Set to true to skip the resource on provision and unprovision actions if the action has already been done by a peer. Shared resources, like vg built on SAN disks must be provisioned once. All resources depending on a shared resource must also be flagged as shared.

standby

scopable

True

required

False

provisioning

False

default

None

inheritance

leaf > head

scope order

specific > generic

convert

tristate

Always start the resource, even on standby instances. The daemon is responsible for starting standby resources. A resource can be set standby on a subset of nodes using keyword scoping.

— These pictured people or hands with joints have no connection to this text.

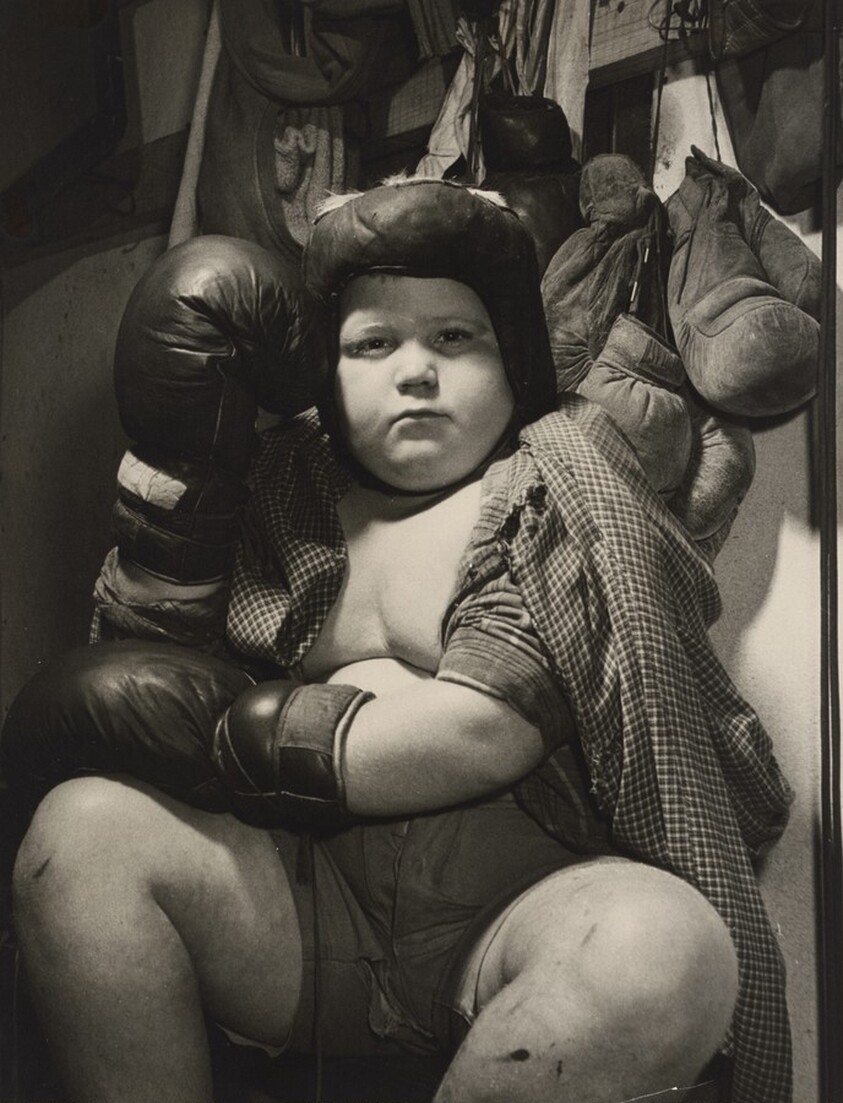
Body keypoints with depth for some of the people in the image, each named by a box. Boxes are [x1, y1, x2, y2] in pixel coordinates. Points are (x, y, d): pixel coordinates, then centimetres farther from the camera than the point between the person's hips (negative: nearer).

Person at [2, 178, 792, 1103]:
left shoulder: (559, 479, 2)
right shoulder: (287, 487, 14)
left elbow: (483, 733, -13)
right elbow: (133, 674, 13)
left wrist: (219, 732, -6)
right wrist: (160, 517, 0)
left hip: (523, 903, -3)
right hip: (316, 902, 3)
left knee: (664, 945, -33)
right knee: (81, 823, -15)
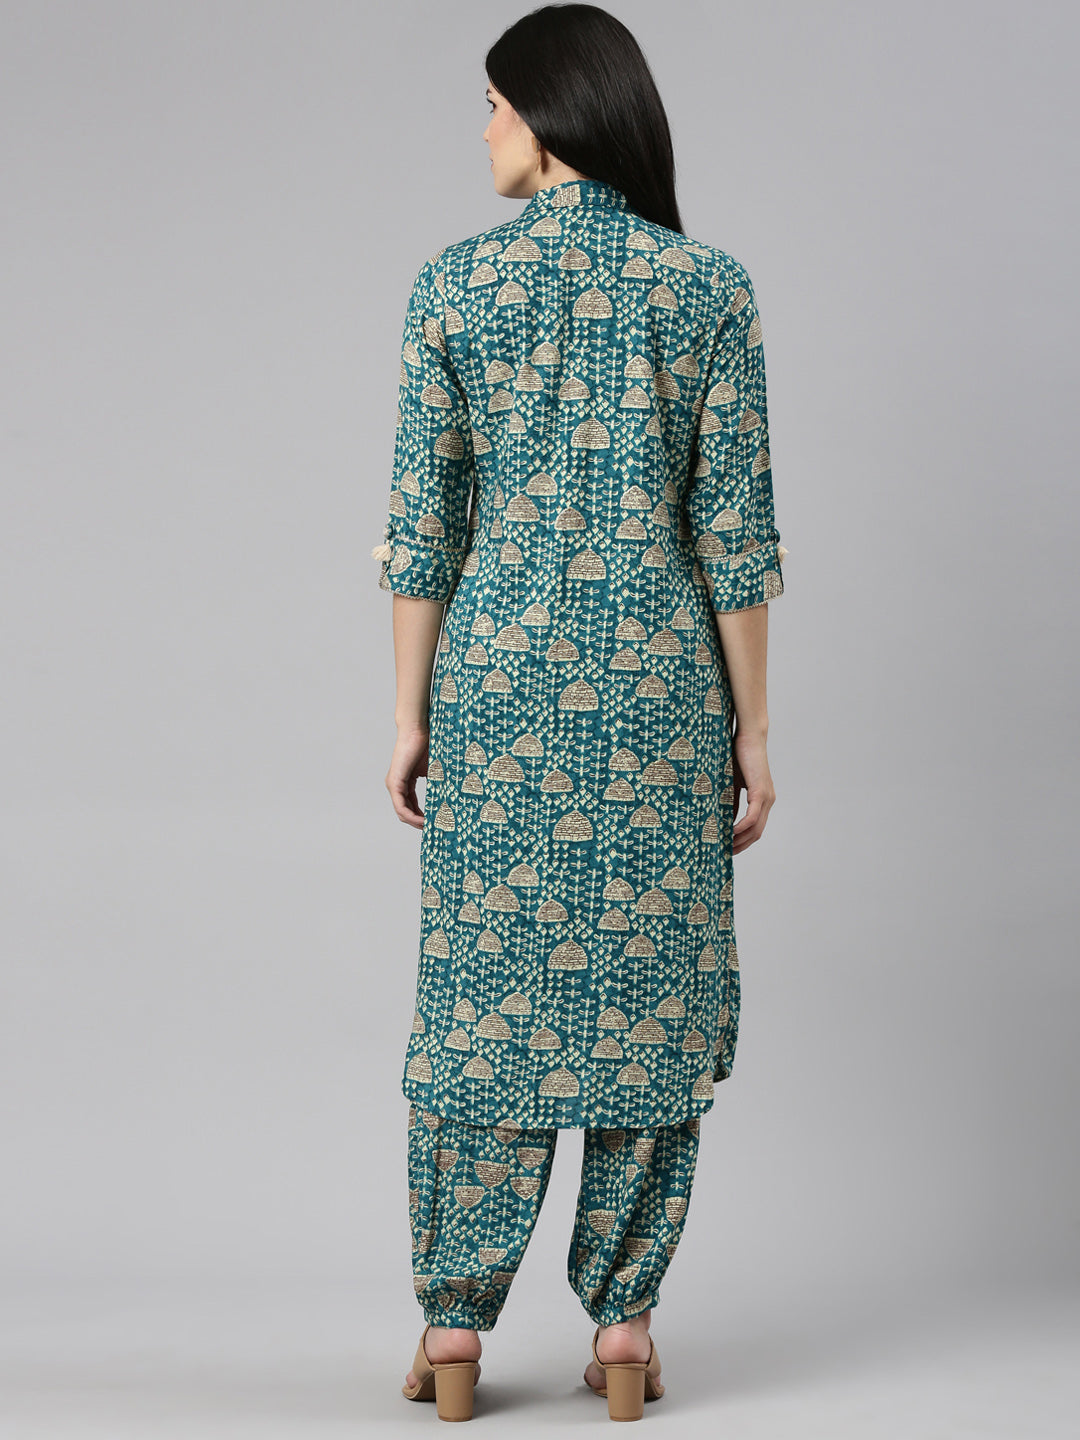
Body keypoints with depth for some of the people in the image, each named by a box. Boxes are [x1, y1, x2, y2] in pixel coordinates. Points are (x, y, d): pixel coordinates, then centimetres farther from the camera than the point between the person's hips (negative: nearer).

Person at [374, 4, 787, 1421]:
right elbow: (736, 527, -3)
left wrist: (412, 715, 6)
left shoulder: (454, 282, -2)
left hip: (500, 663, 0)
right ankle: (622, 1322, 13)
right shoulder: (709, 285, -2)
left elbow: (421, 520, -2)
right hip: (659, 667, 0)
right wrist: (751, 727, 3)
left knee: (486, 978, 8)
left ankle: (456, 1321, 12)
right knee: (646, 986, 8)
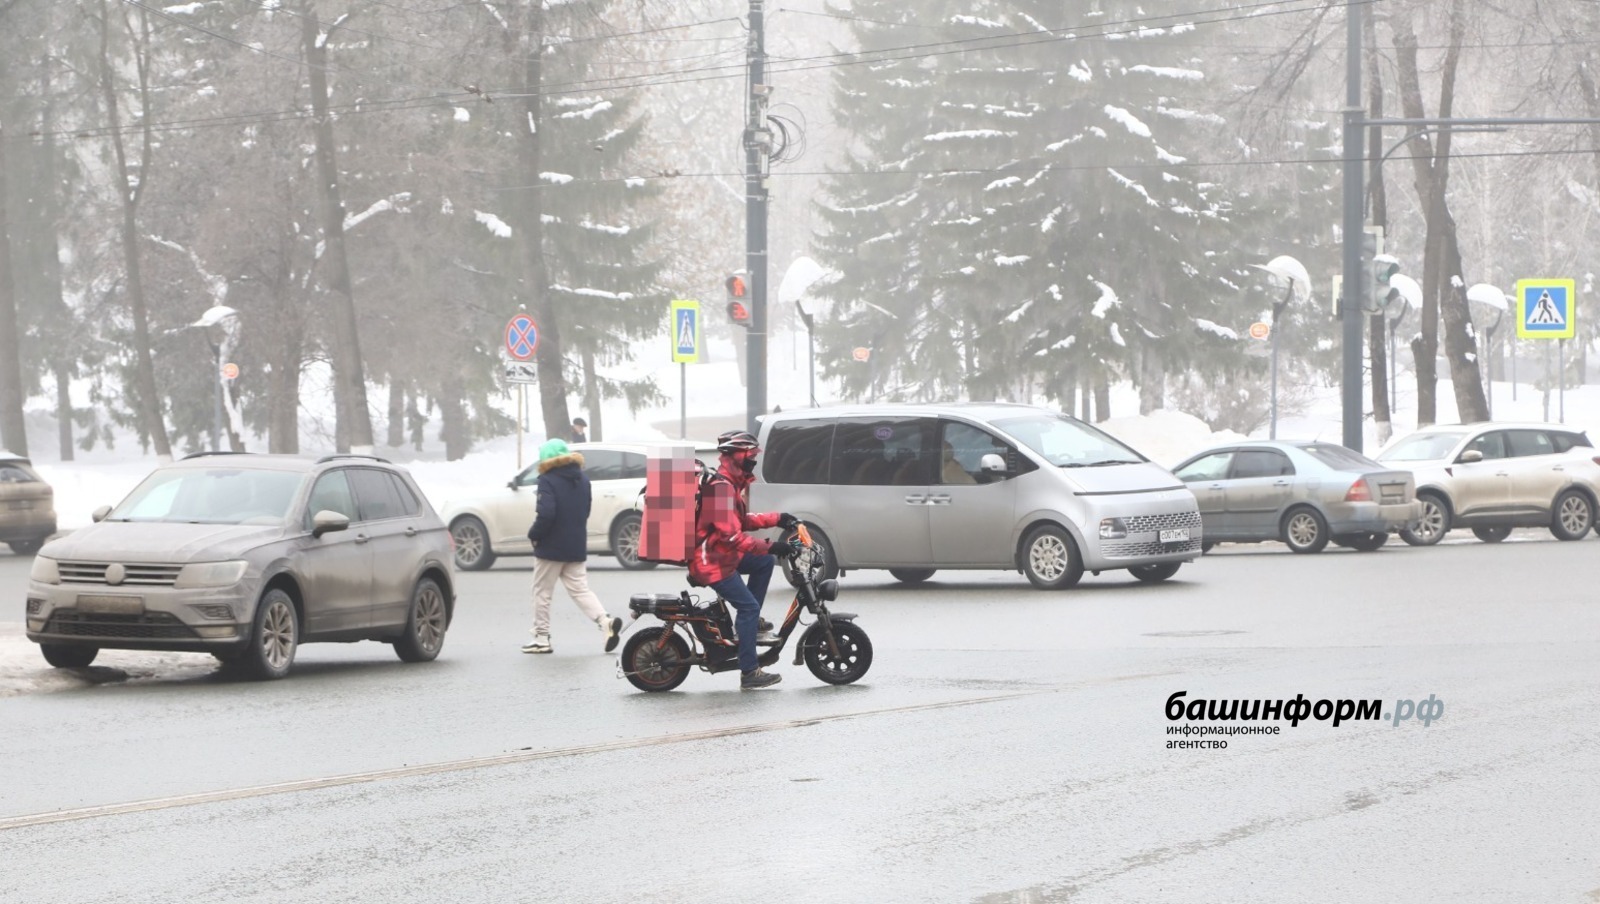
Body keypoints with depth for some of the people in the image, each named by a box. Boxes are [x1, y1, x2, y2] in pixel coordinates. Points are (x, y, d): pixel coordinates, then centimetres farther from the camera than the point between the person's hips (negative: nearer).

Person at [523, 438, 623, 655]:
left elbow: (546, 514, -24)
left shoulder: (548, 480, -16)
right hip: (577, 546, 6)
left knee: (542, 592, 6)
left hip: (551, 547, -6)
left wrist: (533, 535, -10)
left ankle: (541, 638, 9)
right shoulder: (582, 478, 8)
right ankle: (605, 622, -12)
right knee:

A typical use-case is sync’ed fs on non-shared disks: the remote fs must be mounted to not overflow the underlying fs.

Avertissement

Don’t set shared resources standby: fs on shared disks for example.

start_requires

scopable

True

required

False

provisioning

False

default

inheritance

leaf > head

scope order

specific > generic

A whitespace-separated list of conditions to meet to accept running a “start” action. A condition is expressed as <rid>(<state>,...). If states are omitted, up,stdby up is used as the default expected states.

stop_requires

scopable

True

required

False

provisioning

False

default

inheritance

leaf > head

scope order

specific > generic

A whitespace-separated list of conditions to meet to accept running a “stop” action. A condition is expressed as <rid>(<state>,...). If states are omitted, up,stdby up is used as the default expected states.

subset

scopable

True

required

False

provisioning

False

default

None

inheritance

leaf

scope order

specific > generic

Assign the resource to a specific subset.

tags

scopable

True

required

False

provisioning

False

default

inheritance

leaf > head

scope order

specific > generic

convert

set

A list of tags. Arbitrary tags can be used to limit action scope to resources with a specific tag. Some tags can influence the driver behaviour. For example noaction avoids any state changing action from the driver and implies optional=true, nostatus forces the status to n/a.

unprovision

scopable

True

required

False

provisioning

False

default

True

inheritance

leaf > head

scope order

specific > generic

candidates

True | False

convert

boolean

Set to false to skip the resource on unprovision actions. Warning: Unprovision destroys service data.

unprovision_requires

scopable

True

required

False

provisioning

False

default

inheritance

leaf > head

scope order

specific > generic

A whitespace-separated list of conditions to meet to accept running a “unprovision” action. A condition is expressed as <rid>(<state>,...). If states are omitted, up,stdby up is used as the default expected states.